DIRECTIVE >> Every line below that has the string "Stripe" needs to be copied.

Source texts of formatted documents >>
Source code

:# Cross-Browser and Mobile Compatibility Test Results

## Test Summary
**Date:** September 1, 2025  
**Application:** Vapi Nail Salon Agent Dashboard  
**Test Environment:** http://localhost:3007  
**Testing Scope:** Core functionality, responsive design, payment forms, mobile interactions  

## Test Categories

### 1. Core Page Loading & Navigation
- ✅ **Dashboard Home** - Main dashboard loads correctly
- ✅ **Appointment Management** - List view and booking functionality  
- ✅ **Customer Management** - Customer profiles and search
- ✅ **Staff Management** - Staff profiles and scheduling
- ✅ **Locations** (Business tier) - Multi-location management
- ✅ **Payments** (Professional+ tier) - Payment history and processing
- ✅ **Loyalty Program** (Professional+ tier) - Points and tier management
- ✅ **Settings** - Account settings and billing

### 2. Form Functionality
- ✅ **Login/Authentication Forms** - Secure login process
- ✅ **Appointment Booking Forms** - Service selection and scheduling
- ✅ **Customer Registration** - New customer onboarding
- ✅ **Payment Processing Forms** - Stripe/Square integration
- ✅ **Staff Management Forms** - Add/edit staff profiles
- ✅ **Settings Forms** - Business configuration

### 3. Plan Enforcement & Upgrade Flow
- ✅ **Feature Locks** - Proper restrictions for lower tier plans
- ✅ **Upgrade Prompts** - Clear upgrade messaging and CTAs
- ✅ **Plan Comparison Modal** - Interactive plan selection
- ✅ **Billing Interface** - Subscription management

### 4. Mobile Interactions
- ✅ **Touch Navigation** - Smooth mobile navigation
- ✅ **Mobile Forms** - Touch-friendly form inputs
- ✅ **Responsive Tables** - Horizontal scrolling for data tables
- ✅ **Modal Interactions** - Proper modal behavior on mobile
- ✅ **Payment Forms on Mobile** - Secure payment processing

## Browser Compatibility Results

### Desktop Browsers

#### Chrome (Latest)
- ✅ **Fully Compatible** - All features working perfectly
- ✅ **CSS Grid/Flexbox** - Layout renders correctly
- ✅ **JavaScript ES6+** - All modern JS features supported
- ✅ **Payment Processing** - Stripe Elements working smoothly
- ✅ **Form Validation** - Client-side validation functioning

WRITTEN RESPONSE >>
- ✅ **Payment Processing Forms** - Stripe/Square integration
- ✅ **Payment Processing** - Stripe Elements working smoothly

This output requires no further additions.